Babam önündeki bardaktan bir yudum su aldıktan sonra,ağzında hafifçe dolaştırdı ve içti.Dudaklarını hafifçe ıslattı ve "Justin'in de geçmişinin Steven ve diğerleri gibi karanlık olduğunu düşündüğümü söylersem alınır mısın?Açıkça söylüyorum kızım,o çocuğun doğru olduğunu düşünmüyorum."

"Baba,o olmasaydı hayatta olmaya bilirdim."

"İşte bu yüzden.." diye devam etti babam. "Ona bir şans tanımayı düşünebilirim."

Yüzümdeki gülümsemenin yayılmasına izin vererek garsonun getirdiği kahvaltılıklara bakarak biraz ziyafet çekmeyi hak ettiğimi düşündüm.Evet,bu aşamada halledilmişti.

***

JUSTIN

"Hepinizin burada ne işi var?" Gözlerim bir anda sonuna kadar açıldığında,her birinden aldığım beş yada altı acil çağrının nedenini aşırı merak etmiştim.Oturma odasında,büfede içki içen Valentina'nın yanında Austin;koltukta Jaxon ve diğer çocuklar oturmuştu.Nathan ise yoktu.

Austin bana doğru hızlıca geldi. "Çabuk gelmene sevindim dostum fakat şimdi söyleyeceğim şeyi uzatmadan söylemek zorundayım yoksa çabuk bir plan uygulayamayız.

"Ne oldu?" Sesim sertleşmiş,bakışlarım daha derinleşmişti (SİKİCİ BAKIŞLAR :D:D:D:d.D:D::D ) ,bir anda diğer yönüme dönmeye başladığımı hissettim.

"Steven..." Diye geveledi Valentina. "Steven ailenin evine bomba saldırısı düşünüyor.Bunun haberini ise senin sürtüğün Katherine'ye borçluyuz.Her ne kadar onu sevmesem de,şimdi birlikte olma vakti."
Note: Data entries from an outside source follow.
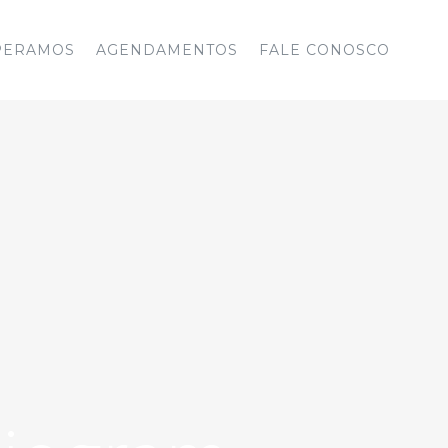
PERAMOS
AGENDAMENTOS
FALE CONOSCO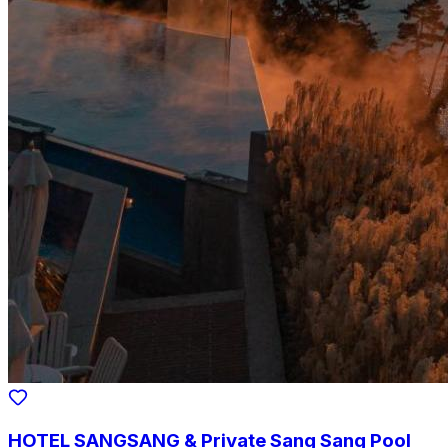
HOTEL SANGSANG & Private Sang Sang Pool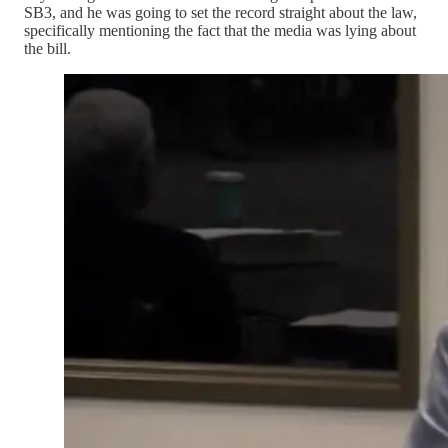
SB3, and he was going to set the record straight about the law,
specifically mentioning the fact that the media was lying about
the bill.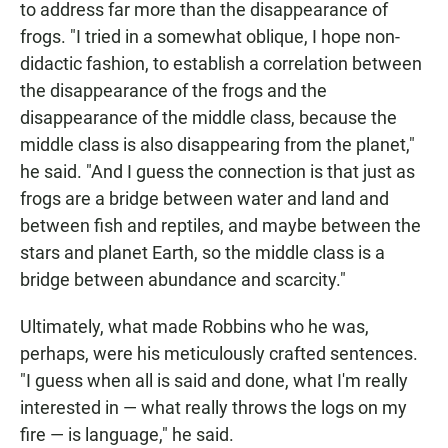
to address far more than the disappearance of
frogs. "I tried in a somewhat oblique, I hope non-
didactic fashion, to establish a correlation between
the disappearance of the frogs and the
disappearance of the middle class, because the
middle class is also disappearing from the planet,"
he said. "And I guess the connection is that just as
frogs are a bridge between water and land and
between fish and reptiles, and maybe between the
stars and planet Earth, so the middle class is a
bridge between abundance and scarcity."
Ultimately, what made Robbins who he was,
perhaps, were his meticulously crafted sentences.
"I guess when all is said and done, what I'm really
interested in — what really throws the logs on my
fire — is language," he said.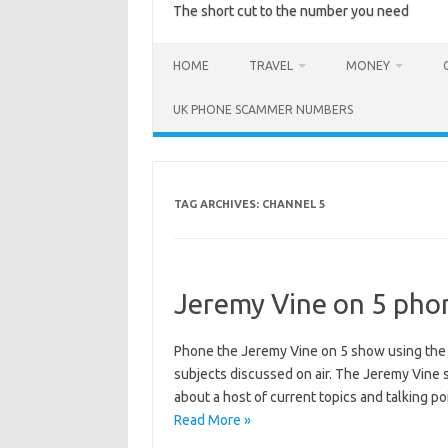
The short cut to the number you need
HOME
TRAVEL
MONEY
UK PHONE SCAMMER NUMBERS
TAG ARCHIVES:
CHANNEL 5
Jeremy Vine on 5 pho
Phone the Jeremy Vine on 5 show using th
subjects discussed on air. The Jeremy Vine
about a host of current topics and talking 
Read More »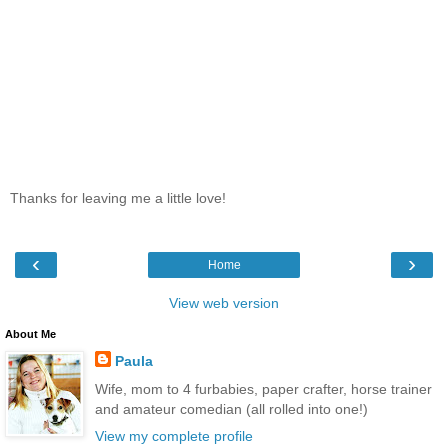
Thanks for leaving me a little love!
‹
›
Home
View web version
About Me
Paula
Wife, mom to 4 furbabies, paper crafter, horse trainer
and amateur comedian (all rolled into one!)
View my complete profile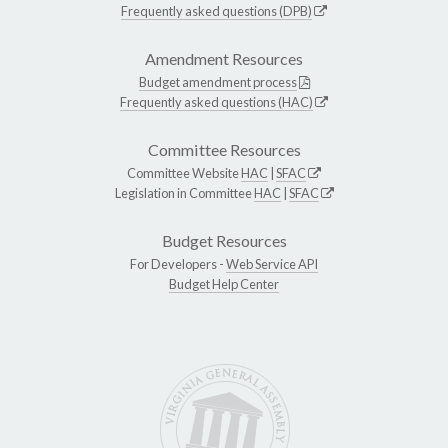
Frequently asked questions (DPB)
Amendment Resources
Budget amendment process
Frequently asked questions (HAC)
Committee Resources
Committee Website
HAC
|
SFAC
Legislation in Committee
HAC
|
SFAC
Budget Resources
For Developers -
Web Service API
Budget Help Center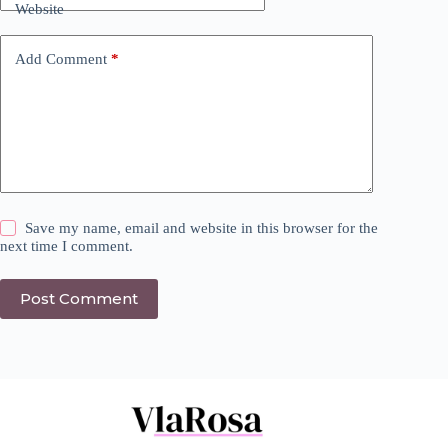
Website
Add Comment
*
Save my name, email and website in this browser for the
next time I comment.
Post Comment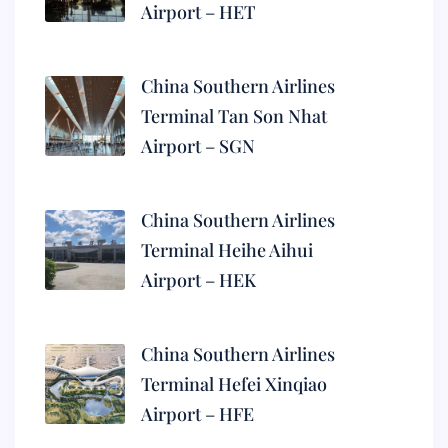
Airport – HET
China Southern Airlines
Terminal Tan Son Nhat
Airport – SGN
China Southern Airlines
Terminal Heihe Aihui
Airport – HEK
China Southern Airlines
Terminal Hefei Xinqiao
Airport – HFE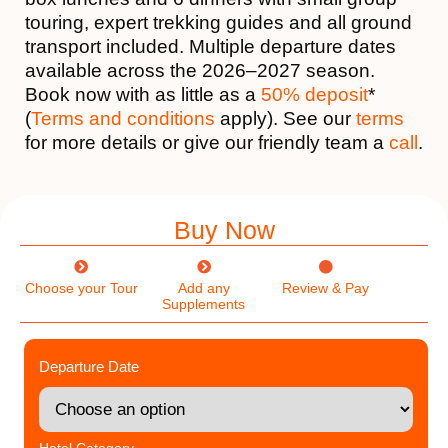
touring, expert trekking guides and all ground
transport included. Multiple departure dates
available across the 2026–2027 season.
Book now with as little as a
50% deposit
*
(
Terms and conditions
apply). See our
terms
for more details or give our friendly team a
call
.
Buy Now
Choose your Tour
Add any
Review & Pay
Supplements
Departure Date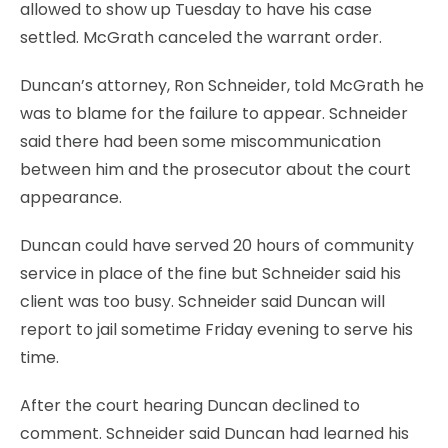
allowed to show up Tuesday to have his case
settled. McGrath canceled the warrant order.
Duncan’s attorney, Ron Schneider, told McGrath he
was to blame for the failure to appear. Schneider
said there had been some miscommunication
between him and the prosecutor about the court
appearance.
Duncan could have served 20 hours of community
service in place of the fine but Schneider said his
client was too busy. Schneider said Duncan will
report to jail sometime Friday evening to serve his
time.
After the court hearing Duncan declined to
comment. Schneider said Duncan had learned his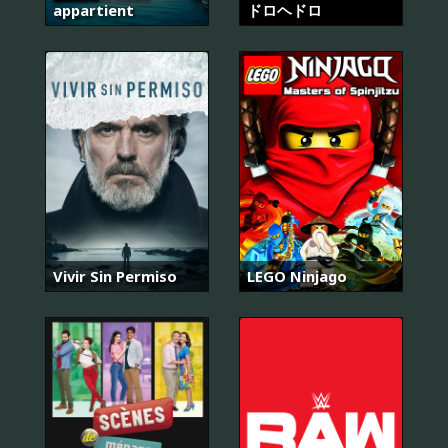
appartient
ドロヘドロ
Vivir Sin Permiso
LEGO Ninjago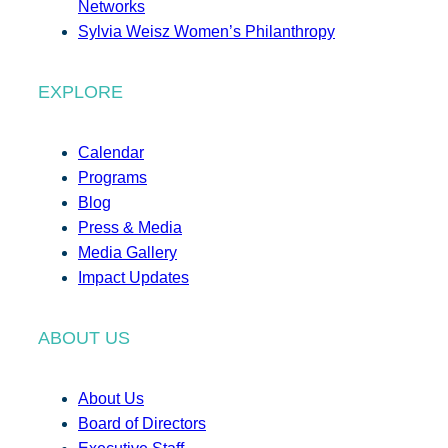
Networks
Sylvia Weisz Women’s Philanthropy
EXPLORE
Calendar
Programs
Blog
Press & Media
Media Gallery
Impact Updates
ABOUT US
About Us
Board of Directors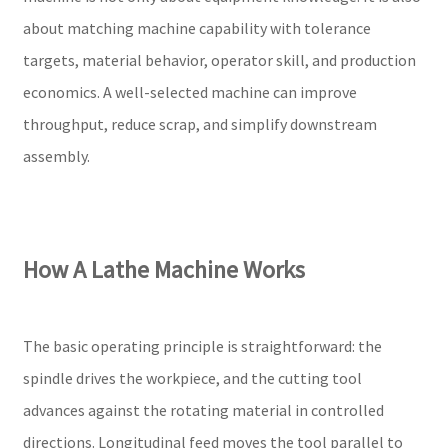
about matching machine capability with tolerance
targets, material behavior, operator skill, and production
economics. A well-selected machine can improve
throughput, reduce scrap, and simplify downstream
assembly.
How A Lathe Machine Works
The basic operating principle is straightforward: the
spindle drives the workpiece, and the cutting tool
advances against the rotating material in controlled
directions. Longitudinal feed moves the tool parallel to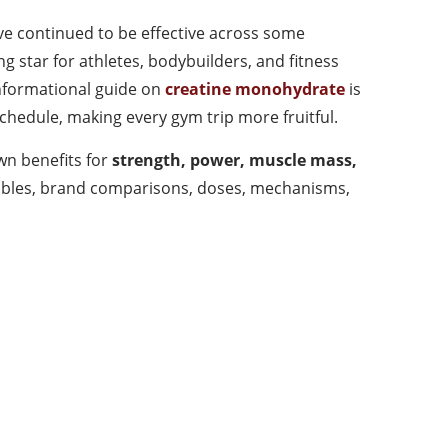
ave continued to be effective across some
 star for athletes, bodybuilders, and fitness
informational guide on
creatine monohydrate
is
hedule, making every gym trip more fruitful.
n benefits for
strength, power, muscle mass,
, tables, brand comparisons, doses, mechanisms,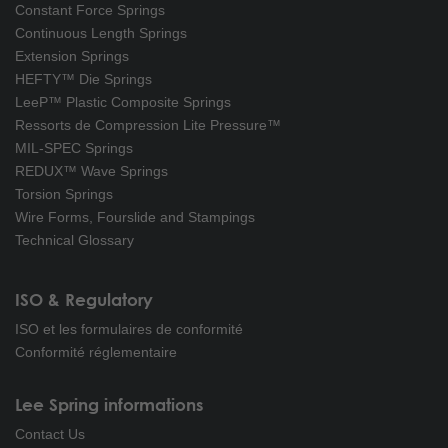
Constant Force Springs
Continuous Length Springs
Extension Springs
HEFTY™ Die Springs
LeeP™ Plastic Composite Springs
Ressorts de Compression Lite Pressure™
MIL-SPEC Springs
REDUX™ Wave Springs
Torsion Springs
Wire Forms, Fourslide and Stampings
Technical Glossary
ISO & Regulatory
ISO et les formulaires de conformité
Conformité réglementaire
Lee Spring informations
Contact Us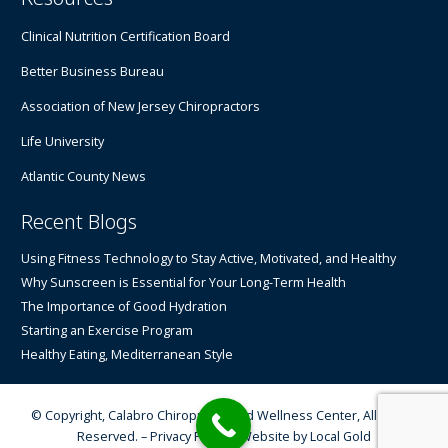
Clinical Nutrition Certification Board
Better Business Bureau
Association of New Jersey Chiropractors
Life University
Atlantic County News
Recent Blogs
Using Fitness Technology to Stay Active, Motivated, and Healthy
Why Sunscreen is Essential for Your Long-Term Health
The Importance of Good Hydration
Starting an Exercise Program
Healthy Eating, Mediterranean Style
© Copyright, Calabro Chiropractic and Wellness Center, All Rights
Reserved. –
Privacy Policy
– Website by
Local Gold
"Bomba mı?O bombadan ne anlar?O piçin yapabileceği bir bomba hala hazırlanmadı bile." Bomba yapacak olması beni rahatsız bile etmemişti.Ses bombası mı yapacaktı?Yapabilirdi.Steven iyilerle çalışmıyordu bile.Bana yapmaya kalktığı bir saldırının iki misliyle ona cevap verebilirdim.

"Bu sefer değil dostum." Dedi Austin. "Bu sefer sağlam adamla anlaşma yapmış."

"Yoksa?" Aklımda beliren ismi duymamak için içimden Tanrı'ya yalvardım.

"Jason McCann." İşte şimdi boku yemiştim.